Jason's Tomb (Hebrew: kever Yason) is a rock-cut tomb dating to the first century BCE in the Hasmonean period, discovered in the Rehavia neighborhood in Jerusalem, Israel. It has been identified as the burial site of a certain Jason, possibly a naval commander, based on the charcoal drawing of two warships discovered in the cave.

Discovery and research
The tomb was discovered in 1956 and the authorities in charge of antiquities expropriated the site from its owners in order to preserve it. Levi Yitzhak Rahmani excavated it and published his findings in 1967.

The tomb is considered to date from the time of Alexander Jannaeus (r. 103–76 BCE). A ceramic assemblage found here was dated by one expert, Rachel Bar-Nathan, to no later than the 31 BC Judea earthquake, a date not readily accepted by everyone. Coins found at the site date to the first third of the first century CE. The tomb was finally blocked in 30/31 CE.

Stored records:
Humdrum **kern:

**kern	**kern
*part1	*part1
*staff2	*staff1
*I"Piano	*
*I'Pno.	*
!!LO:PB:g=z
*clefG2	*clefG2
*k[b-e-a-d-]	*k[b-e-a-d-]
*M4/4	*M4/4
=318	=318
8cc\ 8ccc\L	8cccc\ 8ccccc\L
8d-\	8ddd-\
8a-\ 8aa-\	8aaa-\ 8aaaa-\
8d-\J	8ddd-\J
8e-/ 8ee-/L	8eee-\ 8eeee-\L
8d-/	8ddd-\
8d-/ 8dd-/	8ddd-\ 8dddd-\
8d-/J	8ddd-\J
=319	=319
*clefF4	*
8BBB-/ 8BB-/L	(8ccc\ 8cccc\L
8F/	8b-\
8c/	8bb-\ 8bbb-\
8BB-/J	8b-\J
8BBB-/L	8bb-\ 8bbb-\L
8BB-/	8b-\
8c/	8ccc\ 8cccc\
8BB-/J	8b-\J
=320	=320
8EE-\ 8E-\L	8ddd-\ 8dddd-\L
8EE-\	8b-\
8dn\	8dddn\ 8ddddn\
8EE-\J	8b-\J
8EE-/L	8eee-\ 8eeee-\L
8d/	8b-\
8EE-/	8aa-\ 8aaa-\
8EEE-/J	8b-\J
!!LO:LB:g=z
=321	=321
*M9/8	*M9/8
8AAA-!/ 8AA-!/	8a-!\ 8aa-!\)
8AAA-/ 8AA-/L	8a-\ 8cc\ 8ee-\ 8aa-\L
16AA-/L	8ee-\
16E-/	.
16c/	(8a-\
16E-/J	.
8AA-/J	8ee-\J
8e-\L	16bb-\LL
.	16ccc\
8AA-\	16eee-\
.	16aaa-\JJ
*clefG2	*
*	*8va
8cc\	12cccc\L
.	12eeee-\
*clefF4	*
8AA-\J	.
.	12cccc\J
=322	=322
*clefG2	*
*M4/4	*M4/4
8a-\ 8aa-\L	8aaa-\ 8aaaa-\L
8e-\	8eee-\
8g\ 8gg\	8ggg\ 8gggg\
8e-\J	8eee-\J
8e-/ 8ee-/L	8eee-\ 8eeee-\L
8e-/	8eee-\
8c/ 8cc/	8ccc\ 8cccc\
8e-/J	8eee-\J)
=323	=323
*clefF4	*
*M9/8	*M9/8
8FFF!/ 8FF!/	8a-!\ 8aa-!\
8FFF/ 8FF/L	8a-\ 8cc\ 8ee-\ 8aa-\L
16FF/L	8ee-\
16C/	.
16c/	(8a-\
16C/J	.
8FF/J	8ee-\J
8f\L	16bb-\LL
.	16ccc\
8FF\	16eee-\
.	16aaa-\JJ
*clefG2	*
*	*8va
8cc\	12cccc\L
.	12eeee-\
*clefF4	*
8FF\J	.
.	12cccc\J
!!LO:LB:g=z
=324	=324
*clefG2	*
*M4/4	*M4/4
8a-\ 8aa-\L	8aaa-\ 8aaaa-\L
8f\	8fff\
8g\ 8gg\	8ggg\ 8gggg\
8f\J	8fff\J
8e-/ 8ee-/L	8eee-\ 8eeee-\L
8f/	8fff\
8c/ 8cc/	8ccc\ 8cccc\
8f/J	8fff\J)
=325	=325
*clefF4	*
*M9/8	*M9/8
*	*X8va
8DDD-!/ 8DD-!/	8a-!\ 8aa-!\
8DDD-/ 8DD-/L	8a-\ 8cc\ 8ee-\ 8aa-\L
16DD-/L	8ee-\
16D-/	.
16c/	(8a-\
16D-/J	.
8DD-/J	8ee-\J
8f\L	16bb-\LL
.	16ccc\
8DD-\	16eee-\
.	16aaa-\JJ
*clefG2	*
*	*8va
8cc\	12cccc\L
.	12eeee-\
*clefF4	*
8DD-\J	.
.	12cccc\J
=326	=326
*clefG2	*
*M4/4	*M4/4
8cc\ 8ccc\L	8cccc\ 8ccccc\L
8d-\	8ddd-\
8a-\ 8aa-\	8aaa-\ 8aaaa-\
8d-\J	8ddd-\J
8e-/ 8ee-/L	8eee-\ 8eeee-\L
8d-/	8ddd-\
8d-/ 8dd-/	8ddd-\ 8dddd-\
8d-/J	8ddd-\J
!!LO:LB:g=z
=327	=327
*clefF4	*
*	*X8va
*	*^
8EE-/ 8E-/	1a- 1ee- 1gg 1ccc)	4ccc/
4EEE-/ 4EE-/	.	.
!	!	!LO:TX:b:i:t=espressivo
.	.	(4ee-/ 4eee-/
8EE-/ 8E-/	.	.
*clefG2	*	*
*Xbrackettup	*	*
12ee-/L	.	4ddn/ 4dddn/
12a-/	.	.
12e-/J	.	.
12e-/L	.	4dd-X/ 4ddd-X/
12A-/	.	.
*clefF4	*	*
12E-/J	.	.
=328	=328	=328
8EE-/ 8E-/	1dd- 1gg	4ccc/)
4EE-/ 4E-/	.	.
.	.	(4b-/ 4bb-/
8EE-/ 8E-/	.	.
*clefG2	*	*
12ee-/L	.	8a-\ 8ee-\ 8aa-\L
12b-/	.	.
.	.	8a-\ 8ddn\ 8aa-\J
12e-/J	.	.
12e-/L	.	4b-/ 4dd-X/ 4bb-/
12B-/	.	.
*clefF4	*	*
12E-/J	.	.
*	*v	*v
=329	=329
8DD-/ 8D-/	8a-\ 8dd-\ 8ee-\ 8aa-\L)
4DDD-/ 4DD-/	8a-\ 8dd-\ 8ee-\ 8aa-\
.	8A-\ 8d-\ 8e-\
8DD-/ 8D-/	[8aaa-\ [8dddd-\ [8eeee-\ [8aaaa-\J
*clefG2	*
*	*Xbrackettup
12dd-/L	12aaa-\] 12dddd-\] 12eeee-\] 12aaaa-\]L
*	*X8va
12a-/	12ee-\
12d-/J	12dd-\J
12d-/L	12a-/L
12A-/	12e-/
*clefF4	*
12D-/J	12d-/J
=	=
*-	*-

• **Written task 1**:
Reproduce the passage on Jason's Tomb verbatim, from "Jason's Tomb (Hebrew: kever" up to and including "findings in 1967.".
• **Written task 2**:
Extend the account of Jason's Tomb, picking up after its last sentence.

• **Task response 1**:
Jason's Tomb (Hebrew: kever Yason) is a rock-cut tomb dating to the first century BCE in the Hasmonean period, discovered in the Rehavia neighborhood in Jerusalem, Israel. It has been identified as the burial site of a certain Jason, possibly a naval commander, based on the charcoal drawing of two warships discovered in the cave.

Discovery and research
The tomb was discovered in 1956 and the authorities in charge of antiquities expropriated the site from its owners in order to preserve it. Levi Yitzhak Rahmani excavated it and published his findings in 1967.

• **Task response 2**:
Description
The building consists of a courtyard and a single Doric column decorating the entrance to the burial chamber, topped with a reconstructed pyramid-shaped roof. Among the carved inscriptions in Greek and Aramaic is one that laments the deceased Jason: "A powerful lament make for Jason, son of P... (my brother) peace ... who hast built thyself a tomb, Elder rest in peace."

Another inscription states that Jason sailed to the coast of Egypt. Inside the cave are eight burial niches. To make room for additional burials the bones were later removed to the charnel space in front.

See also
 Jason (high priest)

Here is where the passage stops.